Но почему? Тому много причин и оснований. Обладая собственной мудростью и духовным опытом тысячелетий, она, похоже, видела опасность отчуждения личности в индивидуализме и в ее одиночестве, то есть видела конечные, последующие пределы идеи ренессансного человека.
Можно задаться вопросом: почему Гете считал классиков персидской поэзии гораздо выше себя, при всем том, что он вполне осознавал не только величие, но и европейскую (а в те времена, следовательно, и мировую) типичность своего гения? Может быть, потому, что автор «Фауста» хотя и ощущал себя олимпийцем в чисто европейском смысле, не мог не чувствовать, тем более на склоне лет, обдумывая финал своего великого творения, необходимости равновеликой рационализму идеи бренности человеческих усилий. Восточная поэзия не отрицает стремления к идеалу, не отвергает рационалистического начала, ро она — может быть, в силу иного типа отношения человека и мира — менее преисполнена иллюзий по поводу человеческих возможностей, она исходит из идеи конечной, а потому трагической, мистической природы человеческого существования. Да ведь и Гете, хотя и привел своего героя к рациональной формуле гармонии, вынужден был показать и ее неустойчивость — слепой Фауст полагает, что стук лопат означает работу по возведению дамбы, что осуществляется его мечта о счастье созидания и творчества, позволяющая наконец остановить прекрасное мгновенье, в то время как лемуры рыли ему могилу, то есть Гете предвидел и возможность кризиса рационалистического мышления.

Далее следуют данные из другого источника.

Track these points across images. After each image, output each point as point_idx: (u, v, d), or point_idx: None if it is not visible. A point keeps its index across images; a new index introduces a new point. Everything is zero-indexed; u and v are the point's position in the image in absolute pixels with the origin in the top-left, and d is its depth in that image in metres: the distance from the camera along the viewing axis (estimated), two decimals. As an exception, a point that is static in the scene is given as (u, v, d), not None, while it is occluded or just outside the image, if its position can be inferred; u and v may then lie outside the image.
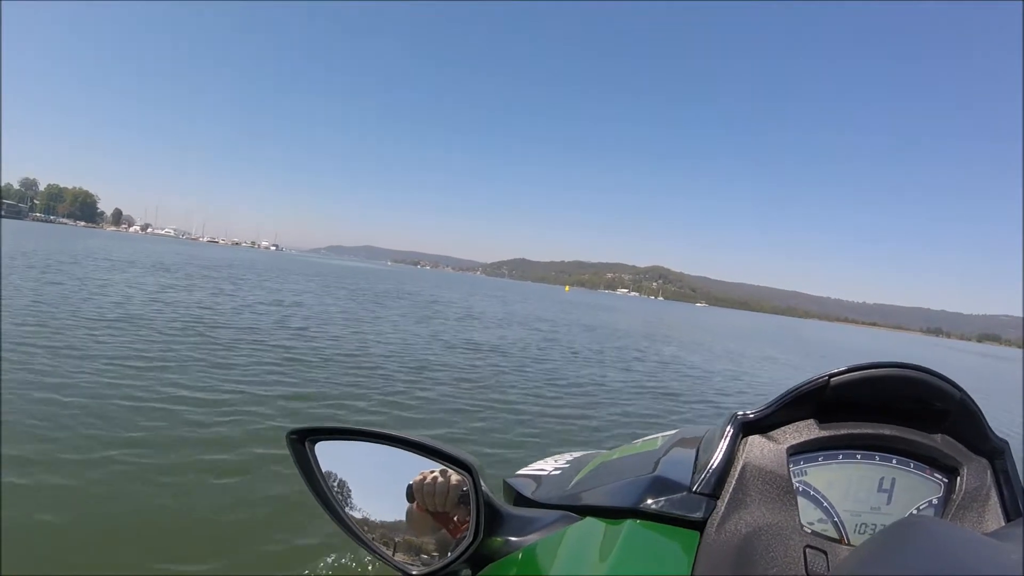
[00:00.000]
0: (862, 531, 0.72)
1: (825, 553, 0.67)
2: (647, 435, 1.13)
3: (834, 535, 0.72)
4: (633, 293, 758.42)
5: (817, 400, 0.73)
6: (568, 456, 1.24)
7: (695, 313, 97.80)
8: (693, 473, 0.75)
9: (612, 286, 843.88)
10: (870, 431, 0.73)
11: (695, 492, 0.70)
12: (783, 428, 0.74)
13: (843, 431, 0.73)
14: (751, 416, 0.73)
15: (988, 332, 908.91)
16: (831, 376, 0.71)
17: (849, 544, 0.71)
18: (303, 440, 0.87)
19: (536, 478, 1.05)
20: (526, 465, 1.24)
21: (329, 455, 0.88)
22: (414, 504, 0.83)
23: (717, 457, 0.72)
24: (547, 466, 1.14)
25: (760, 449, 0.72)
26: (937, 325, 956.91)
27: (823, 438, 0.73)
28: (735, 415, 0.74)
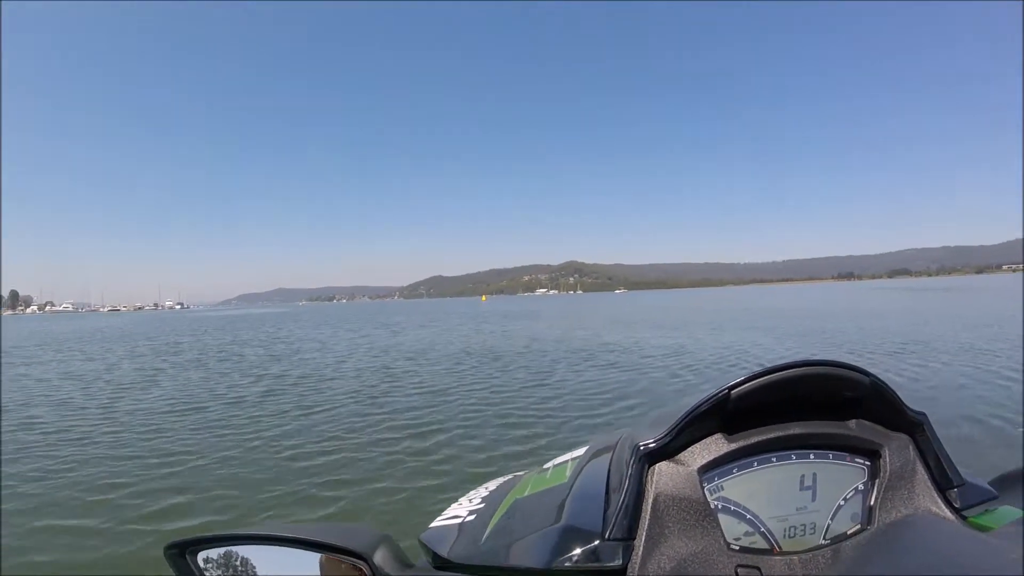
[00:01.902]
0: (792, 535, 0.70)
1: (758, 568, 0.66)
2: (558, 455, 1.09)
3: (764, 546, 0.70)
4: (552, 292, 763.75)
5: (720, 413, 0.70)
6: (483, 491, 1.14)
7: (614, 301, 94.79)
8: (605, 512, 0.71)
9: (531, 288, 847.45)
10: (781, 433, 0.71)
11: (609, 539, 0.66)
12: (690, 449, 0.71)
13: (753, 439, 0.71)
14: (652, 445, 0.70)
15: (897, 268, 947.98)
16: (730, 388, 0.69)
17: (781, 551, 0.69)
18: (183, 553, 0.82)
19: (453, 528, 0.98)
20: (440, 512, 1.12)
21: (214, 563, 0.82)
22: None
23: (625, 496, 0.69)
24: (462, 510, 1.05)
25: (670, 476, 0.69)
26: (848, 270, 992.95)
27: (733, 451, 0.70)
28: (637, 447, 0.70)
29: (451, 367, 13.52)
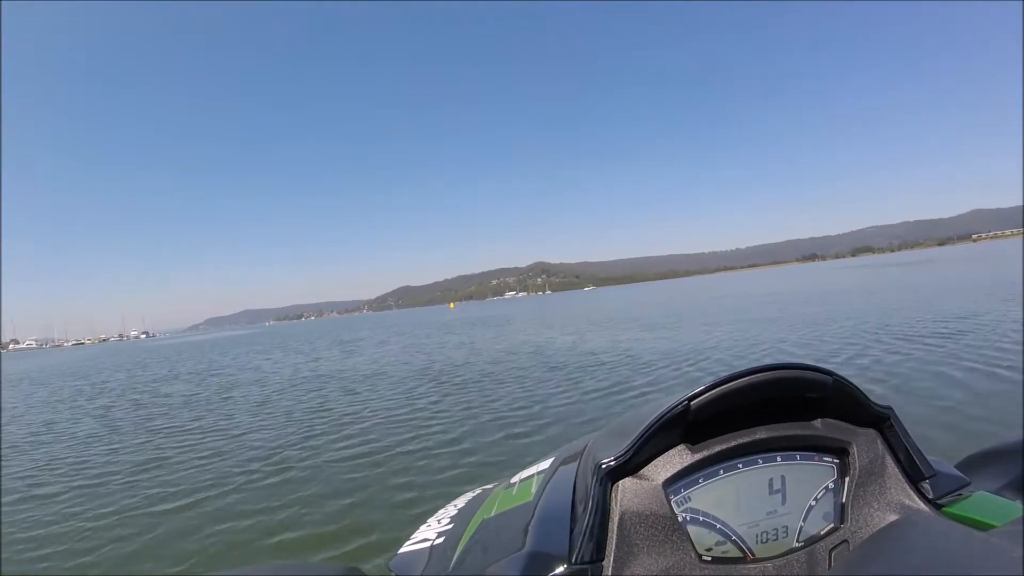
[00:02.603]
0: (764, 540, 0.70)
1: None
2: (525, 468, 1.10)
3: (737, 554, 0.70)
4: (521, 294, 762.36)
5: (681, 424, 0.70)
6: (451, 509, 1.17)
7: (585, 299, 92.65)
8: (571, 533, 0.70)
9: (499, 291, 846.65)
10: (745, 439, 0.71)
11: (576, 563, 0.66)
12: (654, 463, 0.70)
13: (717, 448, 0.70)
14: (613, 462, 0.69)
15: (859, 246, 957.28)
16: (689, 399, 0.68)
17: (755, 558, 0.69)
18: None
19: (423, 552, 0.99)
20: (411, 535, 1.13)
21: None
22: None
23: (589, 517, 0.67)
24: (431, 532, 1.07)
25: (634, 493, 0.69)
26: (811, 252, 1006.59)
27: (698, 461, 0.70)
28: (599, 465, 0.69)
29: (403, 401, 10.87)
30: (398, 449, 7.14)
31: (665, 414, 0.68)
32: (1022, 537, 0.51)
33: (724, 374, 0.69)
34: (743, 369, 0.69)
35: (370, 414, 9.72)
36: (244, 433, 9.30)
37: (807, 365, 0.71)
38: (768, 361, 0.72)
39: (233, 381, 18.26)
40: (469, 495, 1.22)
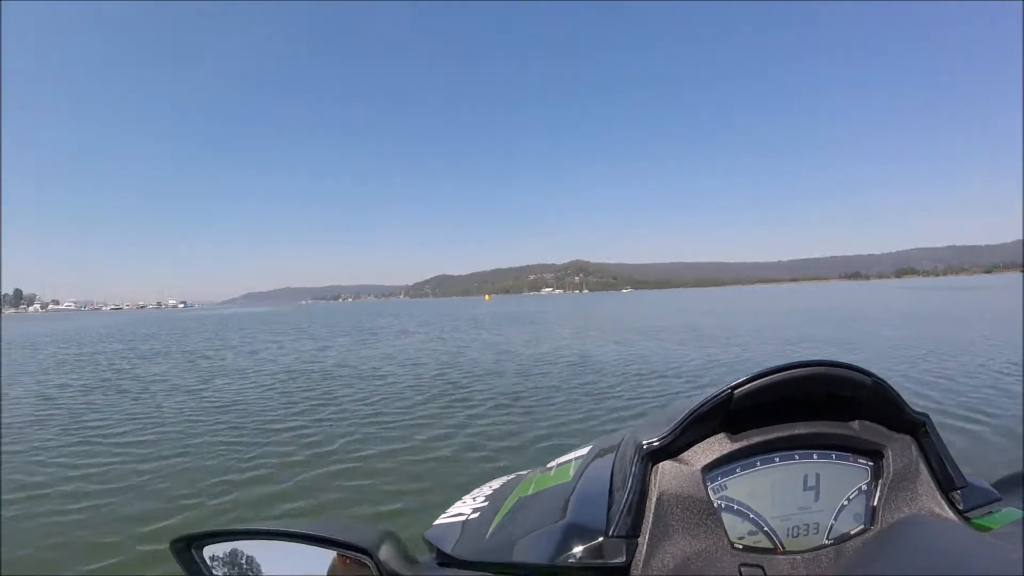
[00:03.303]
0: (795, 534, 0.71)
1: (761, 567, 0.66)
2: (562, 455, 1.10)
3: (768, 545, 0.70)
4: (557, 291, 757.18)
5: (723, 413, 0.71)
6: (487, 489, 1.16)
7: (623, 302, 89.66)
8: (609, 510, 0.71)
9: (536, 287, 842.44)
10: (784, 433, 0.72)
11: (613, 536, 0.67)
12: (694, 448, 0.72)
13: (756, 439, 0.71)
14: (656, 443, 0.70)
15: (904, 267, 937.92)
16: (733, 388, 0.69)
17: (785, 551, 0.70)
18: (189, 547, 0.83)
19: (456, 525, 0.99)
20: (445, 510, 1.13)
21: (220, 559, 0.82)
22: None
23: (628, 494, 0.69)
24: (466, 508, 1.07)
25: (673, 475, 0.70)
26: (854, 270, 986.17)
27: (737, 450, 0.71)
28: (640, 445, 0.71)
29: (389, 426, 8.29)
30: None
31: (709, 400, 0.69)
32: (1022, 538, 0.51)
33: (768, 366, 0.70)
34: (787, 363, 0.69)
35: (320, 441, 7.45)
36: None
37: (849, 364, 0.71)
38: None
39: (219, 367, 16.07)
40: (504, 479, 1.19)
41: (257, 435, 7.82)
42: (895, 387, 0.74)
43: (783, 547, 0.70)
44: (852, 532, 0.71)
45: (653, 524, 0.67)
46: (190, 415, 9.37)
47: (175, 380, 13.62)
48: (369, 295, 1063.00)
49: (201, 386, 12.50)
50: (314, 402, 10.14)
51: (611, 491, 0.75)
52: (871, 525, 0.71)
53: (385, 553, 0.76)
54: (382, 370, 13.86)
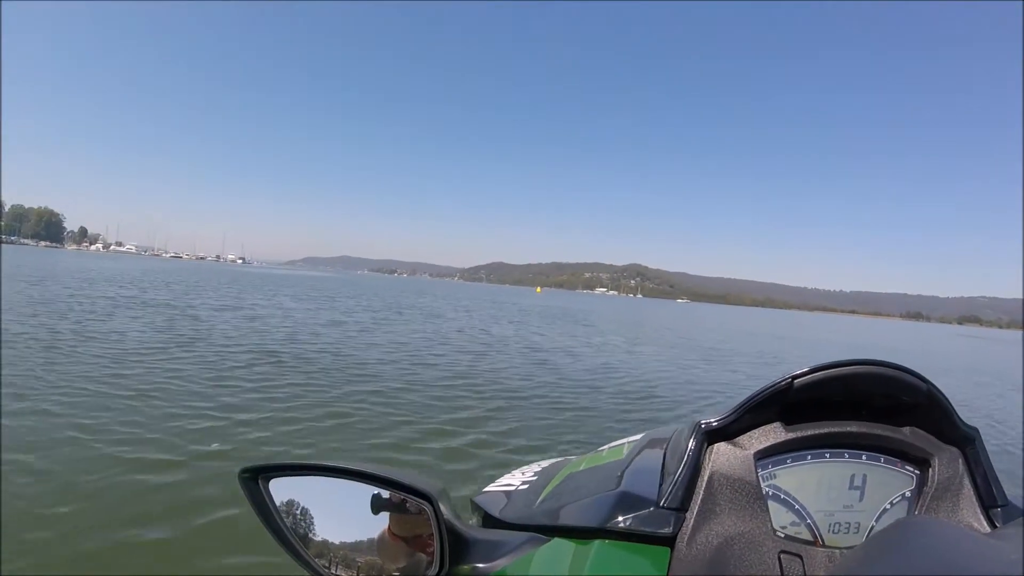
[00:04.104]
0: (836, 530, 0.72)
1: (800, 557, 0.67)
2: (613, 441, 1.13)
3: (808, 537, 0.71)
4: (612, 292, 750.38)
5: (781, 402, 0.72)
6: (536, 467, 1.21)
7: (682, 313, 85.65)
8: (660, 485, 0.74)
9: (590, 285, 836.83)
10: (837, 429, 0.73)
11: (663, 507, 0.70)
12: (749, 433, 0.74)
13: (810, 432, 0.73)
14: (715, 424, 0.73)
15: (967, 314, 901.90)
16: (794, 377, 0.71)
17: (824, 545, 0.71)
18: (256, 478, 0.84)
19: (504, 494, 1.04)
20: (494, 480, 1.20)
21: (284, 492, 0.84)
22: (386, 529, 0.81)
23: (682, 469, 0.71)
24: (515, 480, 1.12)
25: (727, 457, 0.72)
26: (916, 310, 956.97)
27: (790, 440, 0.72)
28: (699, 424, 0.73)
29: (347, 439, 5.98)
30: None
31: (770, 387, 0.71)
32: (1022, 537, 0.52)
33: (830, 360, 0.71)
34: (847, 359, 0.71)
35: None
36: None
37: (907, 368, 0.72)
38: None
39: (215, 330, 13.41)
40: (554, 459, 1.24)
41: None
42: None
43: (823, 541, 0.71)
44: None
45: (703, 500, 0.68)
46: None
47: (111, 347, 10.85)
48: (425, 273, 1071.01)
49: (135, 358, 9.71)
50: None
51: (664, 468, 0.77)
52: None
53: (443, 504, 0.77)
54: (369, 364, 10.73)
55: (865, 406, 0.74)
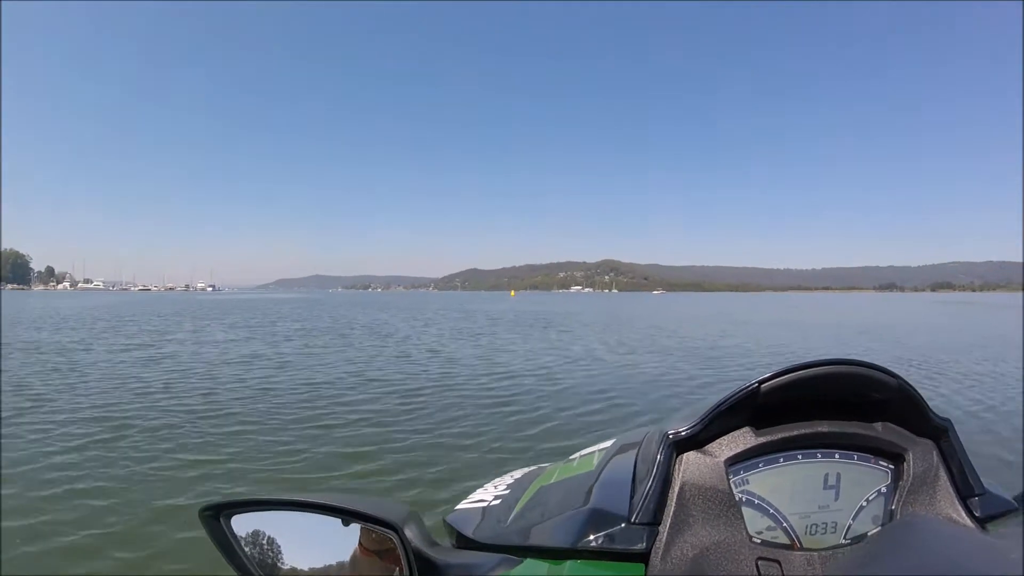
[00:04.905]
0: (813, 532, 0.72)
1: (778, 562, 0.67)
2: (584, 448, 1.14)
3: (785, 541, 0.71)
4: (587, 289, 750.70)
5: (750, 407, 0.72)
6: (508, 479, 1.20)
7: (659, 305, 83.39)
8: (631, 498, 0.73)
9: (565, 285, 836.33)
10: (808, 431, 0.72)
11: (634, 522, 0.68)
12: (719, 440, 0.73)
13: (780, 435, 0.72)
14: (683, 433, 0.71)
15: (940, 281, 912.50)
16: (760, 382, 0.70)
17: (802, 548, 0.70)
18: (217, 516, 0.83)
19: (478, 511, 1.03)
20: (466, 496, 1.19)
21: (248, 527, 0.83)
22: (357, 545, 0.81)
23: (652, 482, 0.70)
24: (487, 495, 1.11)
25: (697, 466, 0.71)
26: (889, 281, 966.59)
27: (761, 445, 0.72)
28: (666, 434, 0.72)
29: None
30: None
31: (736, 393, 0.70)
32: (1022, 537, 0.51)
33: (796, 362, 0.71)
34: (814, 360, 0.70)
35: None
36: None
37: (875, 365, 0.72)
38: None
39: (77, 387, 10.04)
40: (525, 469, 1.23)
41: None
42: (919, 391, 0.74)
43: (800, 544, 0.70)
44: (869, 533, 0.72)
45: (675, 513, 0.68)
46: None
47: None
48: (399, 286, 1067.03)
49: None
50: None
51: (634, 480, 0.76)
52: None
53: (410, 531, 0.76)
54: (246, 424, 7.83)
55: (835, 404, 0.74)
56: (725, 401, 0.70)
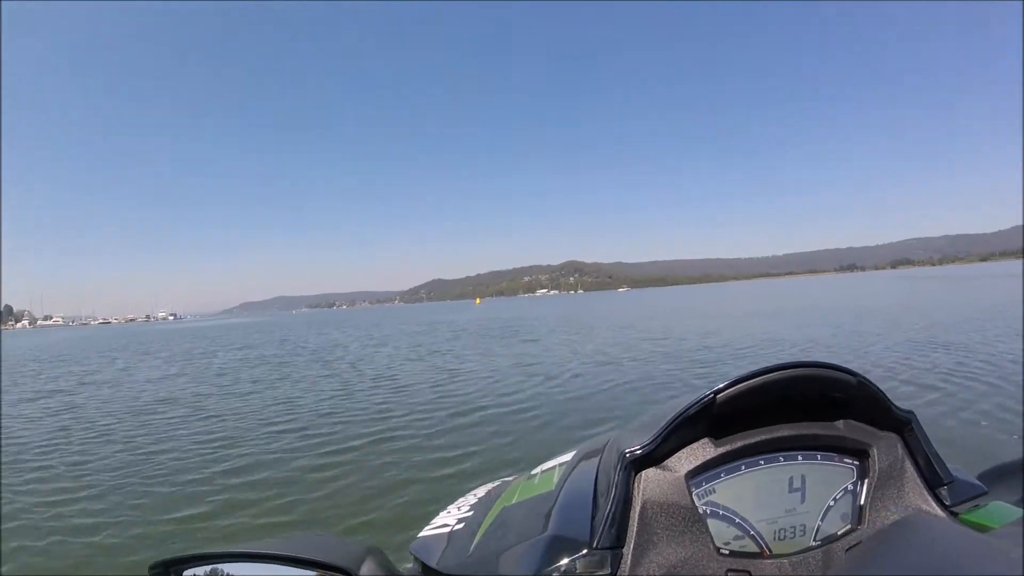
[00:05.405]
0: (782, 537, 0.71)
1: (748, 572, 0.66)
2: (546, 461, 1.11)
3: (754, 549, 0.70)
4: (553, 292, 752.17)
5: (707, 418, 0.71)
6: (472, 498, 1.19)
7: (626, 302, 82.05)
8: (592, 520, 0.71)
9: (531, 289, 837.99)
10: (768, 436, 0.72)
11: (597, 548, 0.67)
12: (677, 454, 0.71)
13: (740, 443, 0.71)
14: (639, 451, 0.70)
15: (899, 258, 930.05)
16: (716, 392, 0.69)
17: (772, 555, 0.70)
18: (167, 572, 0.81)
19: (442, 536, 1.02)
20: (430, 520, 1.16)
21: None
22: None
23: (612, 504, 0.69)
24: (451, 519, 1.09)
25: (657, 483, 0.70)
26: (850, 262, 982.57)
27: (721, 455, 0.71)
28: (623, 454, 0.70)
29: None
30: None
31: (691, 406, 0.69)
32: (1022, 538, 0.51)
33: (751, 369, 0.70)
34: (770, 365, 0.69)
35: None
36: None
37: (833, 365, 0.71)
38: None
39: None
40: (489, 485, 1.23)
41: None
42: (880, 385, 0.73)
43: (770, 551, 0.70)
44: (839, 533, 0.72)
45: (638, 533, 0.66)
46: None
47: None
48: (364, 301, 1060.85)
49: None
50: None
51: (595, 500, 0.74)
52: (858, 525, 0.72)
53: (367, 569, 0.75)
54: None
55: (795, 406, 0.73)
56: (680, 415, 0.69)
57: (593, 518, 0.70)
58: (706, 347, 15.54)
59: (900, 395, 8.26)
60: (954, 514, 0.71)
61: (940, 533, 0.58)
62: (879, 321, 19.47)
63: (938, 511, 0.70)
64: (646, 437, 0.70)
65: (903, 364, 10.65)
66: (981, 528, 0.66)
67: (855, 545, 0.70)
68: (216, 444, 8.06)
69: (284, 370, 17.03)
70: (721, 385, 0.69)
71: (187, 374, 17.91)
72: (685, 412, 0.69)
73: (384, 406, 10.13)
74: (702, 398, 0.69)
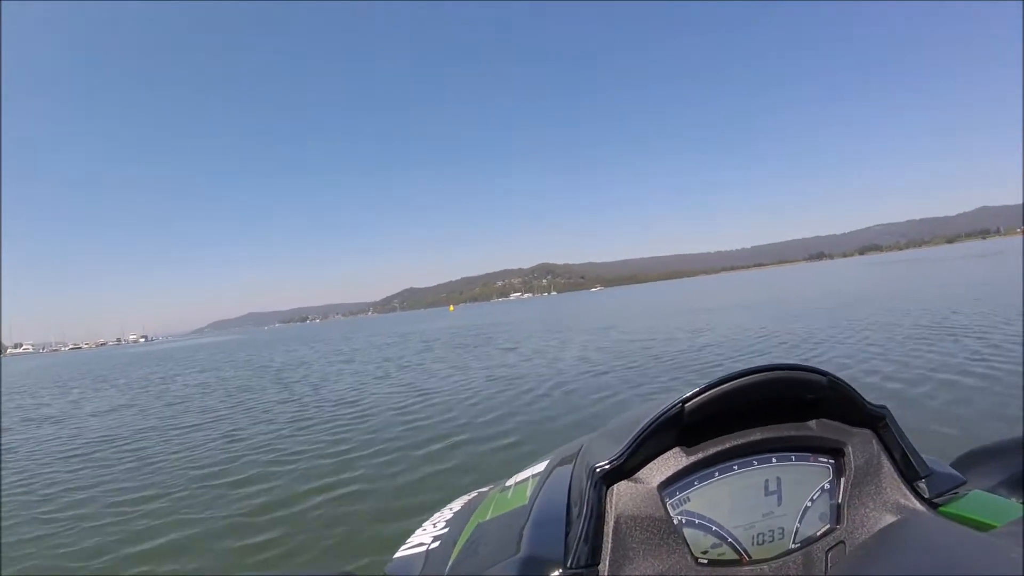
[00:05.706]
0: (760, 541, 0.70)
1: None
2: (520, 471, 1.12)
3: (733, 556, 0.70)
4: (526, 295, 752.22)
5: (676, 427, 0.70)
6: (448, 513, 1.18)
7: (601, 301, 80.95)
8: (566, 537, 0.70)
9: (504, 293, 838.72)
10: (740, 441, 0.71)
11: (571, 567, 0.66)
12: (649, 466, 0.70)
13: (712, 450, 0.70)
14: (608, 466, 0.69)
15: (867, 244, 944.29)
16: (684, 401, 0.68)
17: (751, 560, 0.69)
18: None
19: (419, 556, 1.00)
20: (406, 538, 1.15)
21: None
22: None
23: (584, 522, 0.68)
24: (426, 537, 1.08)
25: (629, 496, 0.68)
26: (818, 250, 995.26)
27: (692, 464, 0.70)
28: (593, 469, 0.69)
29: None
30: None
31: (659, 417, 0.68)
32: (1022, 537, 0.51)
33: (719, 376, 0.69)
34: (738, 371, 0.69)
35: None
36: None
37: (801, 366, 0.71)
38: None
39: None
40: (464, 498, 1.23)
41: None
42: (852, 382, 0.73)
43: (749, 556, 0.69)
44: (818, 533, 0.71)
45: (612, 550, 0.65)
46: None
47: None
48: (337, 314, 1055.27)
49: None
50: None
51: (568, 515, 0.73)
52: (837, 524, 0.71)
53: None
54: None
55: (767, 408, 0.72)
56: (647, 427, 0.68)
57: (567, 535, 0.69)
58: (705, 347, 14.57)
59: (899, 380, 7.69)
60: (934, 506, 0.70)
61: (939, 533, 0.58)
62: (861, 308, 18.81)
63: (917, 505, 0.70)
64: (615, 450, 0.68)
65: (879, 356, 10.06)
66: (964, 519, 0.66)
67: (835, 546, 0.69)
68: (139, 497, 6.94)
69: (240, 396, 15.78)
70: (688, 394, 0.68)
71: (136, 404, 16.63)
72: (652, 424, 0.68)
73: (342, 436, 9.04)
74: (669, 408, 0.68)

В одном из стихотворении «Западно-восточного дивана» Гете есть типичный для средневековой восточной поэзии образ самосожжения мотылька, влюбленного в свечу. Ромен Роллан истолковал призыв поэта «умри и возродись!» не как мистическую идею саморастворения в божестве, а как метафору, выражающую идею бессмертия человека, идущего на гибель во имя идеала. По существу, та же идея движет финалом «Фауста», но нельзя не отметить, что она осуществляет себя как бы перед контроверзами восточной художественной мысли. Последняя исходила все-таки из мистического трагического постулата, который затем мог быть переосмыслен в виде земной сущности свободного и совершенного человеческого духа. Однако величие европейского гения заключается в том, что он все-таки ведет своего героя, пусть и путем логики, к поиску и обретению земного идеала. Восточные поэты трагический финал видят и ставят уже в прологе бытия, — это не отсутствие гуманистической цели, а духовно-мистическое понимание предопределенности человеческого бытия.
4
Период X–XV веков знаменовал собою интенсивнейшее взаимовлияние религиозных, региональных культур. И именно в процессе этого активного, небывалого до того в истории взаимодействия, позволяющего говорить о культурной общности многих народов, населявших обширнейшие территории тогдашнего мира, именно в этом процессе складывались основы национальной самобытности местных культур, формировались сами национальные литературы, их национально своеобразные черты. Совершенствование и обретение собственной человеческой, как и национальной, сущности происходило, таким образом, в процессе взаимодействия со многими культурными мирами.
Этот процесс протекал, конечно, далеко не равномерно. Общность религии и мощь культурного воздействия арабо-персидской учености и литературы были причиной, например, того, что великий азербайджанский поэт Низами не только писал на языке персо-таджикской литературы, но и определил дальнейшее развитие последней, став одним из преобразователей и новаторов в системе этой великой поэтической цивилизации. Лишь гений Навои три века спустя оформил и дал тюркским народам национальное поэтическое слово на уровне этой цивилизации.
Возражая против деления Востока по религиозному принципу на «христианский Восток» и «мусульманский Восток», исследователь В. К. Чалоян справедливо замечает, что в этом случае в общий религиозный (христианский или мусульманский) мир включается весь Восток, в то время как последний представляет совокупность самобытных национальных культур, на основе которых складывалась всеобщность культуры Востока, независимо от причастности к тому или другому религиозному миру. Последний, конечно, не мог не накладывать своего отпечатка на местные культуры, но и не в силах был, с другой стороны, ни всецело подменить национальную самобытность, ни тем более помешать всеобщности культур народов Востока — как христианских, так и мусульманских. В этой связи нельзя не согласиться с мнением В. К. Чалояна, который пишет: «Всеобщность культуры Востока не отрицает, а, наоборот, предполагает оригинальность и самостоятельность культур отдельных стран, и потому неверно приписывать культурное творчество отдельных народов только арабам, персам или византийцам. Та культурная общность, которая существовала благодаря преемственности культурных начал между различными странами, не дает нам права превратить культуру какого-то отдельного народа в придаток византийской, или арабской, или иранской цивилизации. Мы подчеркиваем мысль о том, что всеобщая культура Востока не только не исключает множества национальных культур, но как раз предполагает его».